Every so often, a rune flickered and hissed, as though testing itself.
Nebula stood at the far end of the corridor, speaking quietly with an instructor. Her voice was calm, unhurried. The instructor nodded with visible discomfort — it was clear who held the gravity in that exchange.
When she turned, her gaze found Arata instantly. She didn't look surprised.
"First-year?" she asked, her tone flat but not unkind.
He nodded.
"We met each other at the military headquarters, Sargent…. What is your name?" she asked
Before he could reply, she was called away "Talk later, Rookie" boots tapping softly on the stone.
Flora exhaled the breath she'd been holding.
"That's Nebula" she whispered. "She's a year ahead of us. Highest resonance score in the Academy's history. They say her synchronisation with the wyrmblood reached ninety percent in her first trial."
Arata frowned. "And they kept her here?"
"Graduates can stay for a second term if they're… valuable" Flora said. "The Academy, aka the Flame doesn't like letting go of it's brightest sparks."
"Or its most dangerous" Arata murmured.
That night, after the dorms had fallen asleep, Arata sat by the window, the obsidian shard resting in his palm. Outside, the towers glowed faintly, each one pulsing in perfect rhythm with the others.
The Academy was alive.
Its heartbeat was steady and slow, as if it were sleeping—dreaming of something vast.
He thought of Rhea's letter again.
It hums when I work on it.
He imagined her coughing, forcing another strike of the hammer, each blow echoing the same pulse that surrounded him now.
Down in the courtyard, Flora's laughter drifted faintly upward. It was a small sound, trying to be human in a place too devoted to find time for it.

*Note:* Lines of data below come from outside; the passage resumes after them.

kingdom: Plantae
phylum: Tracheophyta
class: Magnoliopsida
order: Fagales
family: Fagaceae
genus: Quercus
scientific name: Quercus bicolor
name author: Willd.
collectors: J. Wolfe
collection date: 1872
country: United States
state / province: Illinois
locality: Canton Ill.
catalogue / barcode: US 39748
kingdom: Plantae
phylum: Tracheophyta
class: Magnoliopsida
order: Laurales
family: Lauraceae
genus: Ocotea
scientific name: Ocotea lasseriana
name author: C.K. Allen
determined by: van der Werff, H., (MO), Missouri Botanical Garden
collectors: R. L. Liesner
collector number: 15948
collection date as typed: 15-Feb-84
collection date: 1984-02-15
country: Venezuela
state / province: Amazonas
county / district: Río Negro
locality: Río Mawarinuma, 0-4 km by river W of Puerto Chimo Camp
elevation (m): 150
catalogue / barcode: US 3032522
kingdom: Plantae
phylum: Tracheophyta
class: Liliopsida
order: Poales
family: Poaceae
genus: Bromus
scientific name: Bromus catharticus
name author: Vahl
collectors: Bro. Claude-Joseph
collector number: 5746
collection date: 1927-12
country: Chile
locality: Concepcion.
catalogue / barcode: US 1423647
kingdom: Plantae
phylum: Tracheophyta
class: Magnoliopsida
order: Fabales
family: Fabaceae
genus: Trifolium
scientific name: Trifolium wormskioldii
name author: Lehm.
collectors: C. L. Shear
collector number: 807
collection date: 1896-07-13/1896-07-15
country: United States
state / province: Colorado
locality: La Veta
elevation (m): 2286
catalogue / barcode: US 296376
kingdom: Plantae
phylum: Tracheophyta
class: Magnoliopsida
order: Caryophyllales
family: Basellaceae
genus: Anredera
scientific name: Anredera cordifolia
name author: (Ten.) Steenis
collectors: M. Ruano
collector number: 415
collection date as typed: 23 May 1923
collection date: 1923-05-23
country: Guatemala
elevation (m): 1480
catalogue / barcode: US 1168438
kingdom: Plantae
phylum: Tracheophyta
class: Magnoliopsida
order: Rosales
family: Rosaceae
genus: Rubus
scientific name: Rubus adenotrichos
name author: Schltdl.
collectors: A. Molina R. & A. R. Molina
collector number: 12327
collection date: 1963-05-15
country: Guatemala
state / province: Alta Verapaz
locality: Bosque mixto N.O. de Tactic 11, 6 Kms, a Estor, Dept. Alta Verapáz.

Nebula passed beneath the lanterns, her steps silent, her shadow long.
Arata turned the shard over in his hand. It pulsed once—faintly.
The same rhythm as the Academy.
The same rhythm as the city.
The same rhythm as his own heart.
"The world burns quietly, brother. Listen closer"
He didn't know whether the whisper came from the shard, or from the blood inside him—blood that had begun to hum after that eventful night at the ruins.
He looked out across the towers and saw a city running on blood, disguised as faith.
And he was about to train to spill more of it—so the faith would not crumble.
So the two religions, Sun and Night, could continue to preach and give hope.
At last, he understood what Kohler had meant.
The Academy wasn't a school.
It was a crucible, meant to test who was strong enough to keep a fragile society from breaking.